Stomach Balloon Could Be New Weight Loss Option
A recent article in the Orange County Register  reports the first U.S. clinical trials are to begin this spring on an intragastric balloon developed by ReShape Medical in San Clement, CA.
The device is reportedly a double-balloon mechanism that is inserted endoscopically using the ReShape delivery system down the patient’s throat with a tube attached and inflated with saline. The ReShape intragastric balloon is designed to fit in the stomach to fill the stomach area and give the patient the feeling of being full, thus reducing the ability for the patient to intake food.
According to the product page  on the company’s website, “the ReShape intragastric balloon is comprised of two balloons attached to each other by a flexible tube. Each balloon has independent channels so that unintentional leaks or deflation in one balloon are designed not to impact the other balloon. The device is used in conjunction with diet and exercise.”
Medgadget , which also reported on this new development, says the procedure is done on an outpatient basis and the device can be removed, unlike gastric banding.
According to the OC Register, this potential less-invasive weight loss option could be a solution for patients who fall just below or above the eligibility guidelines for the two popular forms of bariatric surgery—gastric bypass and laparoscopic gastric banding.
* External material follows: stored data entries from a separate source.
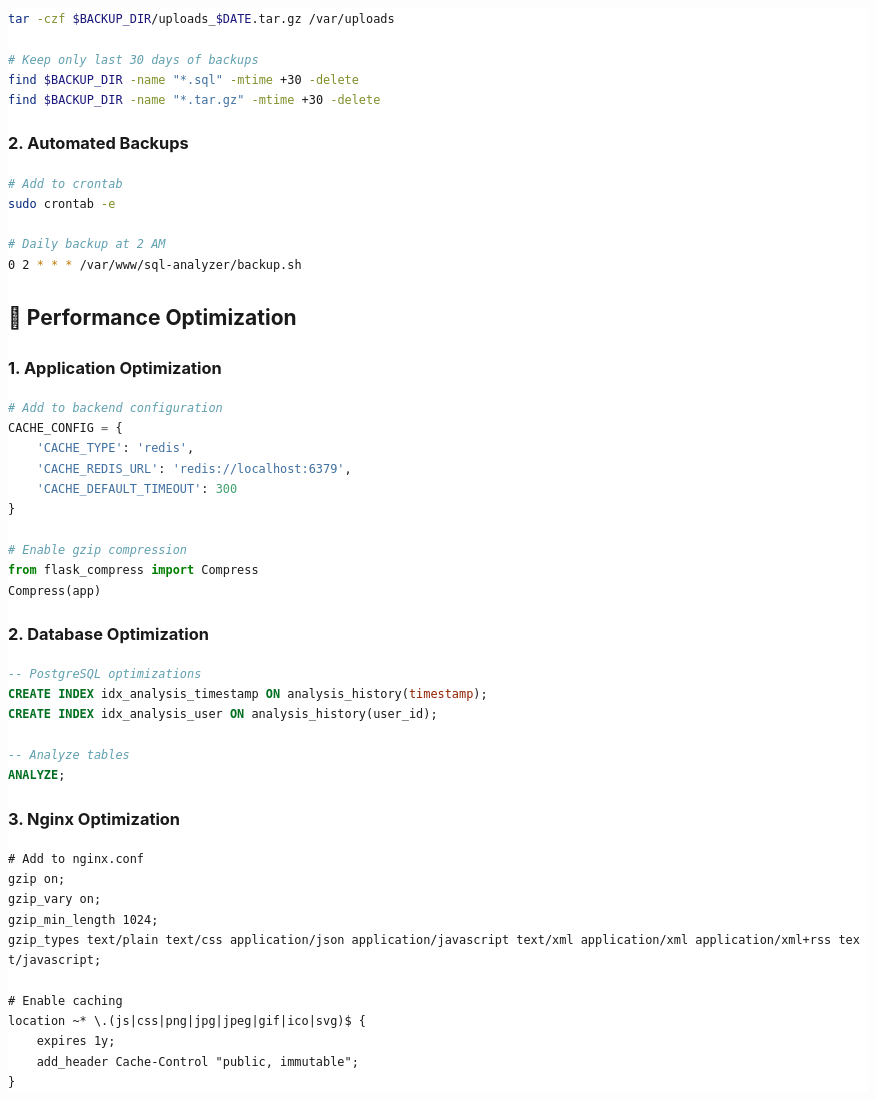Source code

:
 ```bash
tar -czf $BACKUP_DIR/uploads_$DATE.tar.gz /var/uploads

# Keep only last 30 days of backups
find $BACKUP_DIR -name "*.sql" -mtime +30 -delete
find $BACKUP_DIR -name "*.tar.gz" -mtime +30 -delete
```

### 2. Automated Backups

```bash
# Add to crontab
sudo crontab -e

# Daily backup at 2 AM
0 2 * * * /var/www/sql-analyzer/backup.sh
```

## 🚀 Performance Optimization

### 1. Application Optimization

```python
# Add to backend configuration
CACHE_CONFIG = {
    'CACHE_TYPE': 'redis',
    'CACHE_REDIS_URL': 'redis://localhost:6379',
    'CACHE_DEFAULT_TIMEOUT': 300
}

# Enable gzip compression
from flask_compress import Compress
Compress(app)
```

### 2. Database Optimization

```sql
-- PostgreSQL optimizations
CREATE INDEX idx_analysis_timestamp ON analysis_history(timestamp);
CREATE INDEX idx_analysis_user ON analysis_history(user_id);

-- Analyze tables
ANALYZE;
```

### 3. Nginx Optimization

```nginx
# Add to nginx.conf
gzip on;
gzip_vary on;
gzip_min_length 1024;
gzip_types text/plain text/css application/json application/javascript text/xml application/xml application/xml+rss text/javascript;

# Enable caching
location ~* \.(js|css|png|jpg|jpeg|gif|ico|svg)$ {
    expires 1y;
    add_header Cache-Control "public, immutable";
}
```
Additionally, this procedure could be done in patients as young as 13 who are severely obese, but considered too young for other forms of bariatric surgery. As the OC Register reports, in a study released by Centers for Disease Control and Prevention last month, 18.1 percent of U.S. children age 12-19 are considered obese.
ReShape Medical’s vice president of research and development, Mark Ashby, told the OC Register that this balloon’s design is an improvement over its predecessors because of it has two balloons. An early version of this type of device, the Garren-Edwards gastric bubble, was introduced in 1984, but would sometimes rupture. With no backup membrane, the bubble would slip into the small intestine and cause a dangerous blockage.
According to Ashby, approximately 100 of the ReShape balloons have been implanted in patients in Italy and Poland and the safety and efficacy feedback has been good.
It should also be noted that ReShape paying for the studies, including the procedures and the intensive follow-up education and treatment for patients during the initial trial phase. The trials will involve 30 patients at three medical centers.